Design and construction
- Main contractor: Alexander Marr

= Victoria School (Saskatoon) =

Victoria School is the name given to three public schools in Saskatoon, Saskatchewan, Canada, one of which was the first permanent school constructed in the city.

==First and Second Victoria Schools==

The original Victoria School is a designated historic building. The stone school house was built in 1888 by stonemason Alexander (Sandy) Marr as the first school house of the temperance colony that helped establish the city. Funding for the school was approved by the Saskatoon Board of Trustees in 1887, when the school board was authorized to borrow $1,200 for the purpose of building a one room school that could accommodate 40 pupils.

Originally at the "Five Corners" intersection at Broadway Avenue and 12th Street, in 1905, a two-room school was built beside it; it was also named Victoria School.

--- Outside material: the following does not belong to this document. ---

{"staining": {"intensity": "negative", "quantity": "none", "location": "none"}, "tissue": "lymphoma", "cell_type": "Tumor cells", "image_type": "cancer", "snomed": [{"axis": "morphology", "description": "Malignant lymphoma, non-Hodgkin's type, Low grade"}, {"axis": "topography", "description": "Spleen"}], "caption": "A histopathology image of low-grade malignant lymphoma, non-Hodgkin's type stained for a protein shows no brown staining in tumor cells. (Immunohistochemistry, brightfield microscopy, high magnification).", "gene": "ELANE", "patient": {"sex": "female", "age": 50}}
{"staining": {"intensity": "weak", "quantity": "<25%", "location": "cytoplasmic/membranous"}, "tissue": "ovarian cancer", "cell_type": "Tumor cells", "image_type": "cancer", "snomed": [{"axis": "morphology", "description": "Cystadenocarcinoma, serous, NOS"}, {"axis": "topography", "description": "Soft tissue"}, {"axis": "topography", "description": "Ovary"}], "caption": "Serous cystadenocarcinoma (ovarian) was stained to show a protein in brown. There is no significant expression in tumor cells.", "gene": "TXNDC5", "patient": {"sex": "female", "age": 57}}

Both remained in concurrent use until a larger replacement Victoria School was built in 1909. Afterwards, the Imperial Order Daughters of the Empire undertook a project to relocate the original one-room schoolhouse to the University of Saskatchewan campus in 1911, in recognition of the coronation of George V (the two-room school was demolished). Once relocated to the campus, the building was used for storage until 1965, when the Saskatoon Council of Women undertook a project of restoring the school and opening it up to public tours.

==École Victoria School==
The present-day École Victoria School was constructed in 1909. Originally known as Victoria School, for many years it offered both an English language program and a French immersion program, leading to it adopting a bilingual name. In the 2020-2021 school year the last of the English-only classes were moved to other schools and it became solely a French immersion school. Walter William LaChance was the architect for the building. The school is owned and operated by the Saskatoon Public School Division.